セミナーレポート

今回は5月8日に東京にある“きゅりあん”で開催された
ブラッシュアップセミナー「色彩心理/心と体と色の関係」をお伝えします。
色彩心理をテーマにしたセミナーは初めてでしたが、多くの方が集まりました。

私たちが1日に目にする色の数
 「私たちが一日に目にする色の数、何色?」と出ていると思いますが、だいたい一日に目にする色って何色くらいだと思いますか?
実は15,000色といわれています。360度見回せばぜんぶ色ですから、常に目にしていますし、あまりに色を見すぎてしまうと疲れてしまいます。
 では、人間が色を見られる力、識別能力はどのくらいあると思いますか?色を見極める力です。1500万色あります。人間と同じくらい色が見える動物は、ゴリラとチンパンジーくらいなものといわれます。
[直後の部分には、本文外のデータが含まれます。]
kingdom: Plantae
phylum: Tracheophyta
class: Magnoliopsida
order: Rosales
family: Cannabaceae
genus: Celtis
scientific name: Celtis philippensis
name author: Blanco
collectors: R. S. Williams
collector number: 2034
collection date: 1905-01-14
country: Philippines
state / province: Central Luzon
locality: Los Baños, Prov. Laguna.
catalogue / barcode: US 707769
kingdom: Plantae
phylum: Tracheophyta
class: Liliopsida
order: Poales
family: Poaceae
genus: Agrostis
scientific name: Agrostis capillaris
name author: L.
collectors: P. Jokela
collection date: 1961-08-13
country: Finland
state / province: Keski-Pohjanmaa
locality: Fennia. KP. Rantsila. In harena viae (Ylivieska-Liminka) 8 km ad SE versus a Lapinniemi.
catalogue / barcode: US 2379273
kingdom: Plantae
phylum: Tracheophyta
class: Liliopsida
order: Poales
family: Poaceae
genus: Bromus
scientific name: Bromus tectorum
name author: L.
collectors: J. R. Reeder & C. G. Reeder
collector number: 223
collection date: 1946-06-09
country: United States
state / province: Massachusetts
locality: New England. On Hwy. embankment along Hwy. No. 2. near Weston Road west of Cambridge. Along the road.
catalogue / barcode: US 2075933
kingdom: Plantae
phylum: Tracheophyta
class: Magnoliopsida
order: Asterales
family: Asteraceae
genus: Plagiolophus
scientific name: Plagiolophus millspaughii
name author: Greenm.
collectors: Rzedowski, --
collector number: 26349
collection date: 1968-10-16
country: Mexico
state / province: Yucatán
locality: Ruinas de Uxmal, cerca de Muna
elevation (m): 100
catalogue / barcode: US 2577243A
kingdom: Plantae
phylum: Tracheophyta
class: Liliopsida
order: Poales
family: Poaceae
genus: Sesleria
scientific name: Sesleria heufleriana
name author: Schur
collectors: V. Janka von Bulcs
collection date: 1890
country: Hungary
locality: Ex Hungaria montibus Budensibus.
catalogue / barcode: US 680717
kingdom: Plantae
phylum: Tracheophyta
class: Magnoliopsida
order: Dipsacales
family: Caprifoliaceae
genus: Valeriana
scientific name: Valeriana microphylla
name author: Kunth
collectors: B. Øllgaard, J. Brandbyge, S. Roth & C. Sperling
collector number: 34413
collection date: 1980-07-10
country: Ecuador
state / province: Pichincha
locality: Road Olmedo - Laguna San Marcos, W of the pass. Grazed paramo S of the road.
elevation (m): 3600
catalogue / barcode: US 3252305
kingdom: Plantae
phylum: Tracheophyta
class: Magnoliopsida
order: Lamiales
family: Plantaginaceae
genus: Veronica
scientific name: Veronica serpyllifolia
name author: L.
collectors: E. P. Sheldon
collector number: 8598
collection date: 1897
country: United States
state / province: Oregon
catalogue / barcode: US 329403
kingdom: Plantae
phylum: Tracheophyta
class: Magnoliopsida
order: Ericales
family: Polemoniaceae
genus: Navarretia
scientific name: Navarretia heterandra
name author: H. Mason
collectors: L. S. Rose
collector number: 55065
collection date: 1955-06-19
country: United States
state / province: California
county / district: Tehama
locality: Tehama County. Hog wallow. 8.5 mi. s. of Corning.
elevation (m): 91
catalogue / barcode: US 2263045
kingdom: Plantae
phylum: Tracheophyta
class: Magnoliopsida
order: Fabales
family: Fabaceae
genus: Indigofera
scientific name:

闘牛場で牛に、ひらひら赤い布を振ります。そうすると興奮して飛び込みますが、牛は赤色を見えていません。赤色で牛が興奮するのではなく、目の前にひらひらするものがあるのと、周りの歓声で興奮するのです。人間が色が見える事自体、大事なことだと思います。

外界からエネルギーを取り入れる
 「生命のあるもの全ては、外界からエネルギーを取り入れて生きている」とあります。生き物は必ずエネルギーが必要です。中国医学は、先天の性と後天の性と言われるものがあります。先天の性というのは親からもって生まれたエネルギー、生きる力です。しかし、段々弱くなります。それと同時に人間は成長しますから、他からエネルギーを取り込んで、生きるエネルギーを得ていきます。これが後天の性です。例えば、私たちは食べてエネルギーをとる、あるいは寒いときには暖のエネルギーを取り入れます。特に人間の場合は、愛情のエネルギーが非常に必要です。赤ちゃんを育てるときにもスキンシップが非常に大事です。私たちが勉強してきたハーブ等の植物は、とにかく太陽エネルギーが必要です。そのようにエネルギーを必ず取り込んで生きていることなのです。そして、色もエネルギーなのです。

色のない世界は人のバランスを崩す
 まったく色のない世界を想像してみてください。怖いものがありませんか。サスペンスドラマの怖い場面のようです。「色は人間にとって救いである」といったのはピカソですが、色のない世界は、肉体的、精神的に非常にバランスを崩しやすい。ナチの収容所には、真っ白の部屋があったといいます。色はエネルギーの一つですので色を見ることでも私たちはエネルギーバランスを取っているのです。

感情もエネルギーである
 感情のアンバランスは体の不調を引き起こし、病状を悪化させてしまいます。感情もエネルギーというのはよくお分かりになると思います。興奮するとき、怒る時、非常にエネルギーが必要です。喜ぶときにも興奮して、非常にエネルギーが必要です。その感情のバランスが崩れてくると、当然体の調子も悪くなります。ですから、感情のバランス、エネルギーを取り込みバランスをうまくとることが、精神的にも肉体的にも気持ちよく生きる上で重要です。

何故色彩が心と体に影響を与えるのか
 何故、色彩が心と体に影響を与えるのかといいますと、色は光、電磁波です。科学的に考えれば、目の中に入った光は脳の中の視床というところに届きます。体の外からの情報も中からの情報も、全部その脳の視床に集まります。光の情報は後頭部にある視覚に関するエリアに届くことで色を認識します。これは赤い色だとか、これは青い色だと意識します。認識した情報は、再び脳の中央部にある大脳辺縁系と呼ばれるエリアに伝達されます。この大脳辺縁系には扁桃体という場所があります。扁桃体は、簡単に言うと好きとか嫌いとかを判断する場所です。人間にとって好きだなと思うことは、その状態を今受け入れてあげることによって自分にとって非常にいいバランスをとってくれる。これが好きと判断するものです。嫌だなと思うものは、今その情報を自分の中に取り込んでしまうと、自分にとって危険があるので嫌だなと判断します。匂いも同じです。この本能的な判断は大脳辺縁系のすぐ近くにある視床下部に連絡が行きます。視床下部は自律神経に関わる場所ですから、交感神経と副交感神経の調整をし、視床下部の下にある脳下垂体にも影響を与えます。すなわち、目にした色のエネルギーの違いで瞳・眼・血流・呼吸・代謝・免疫力・ホルモンバランス等が変化するのです。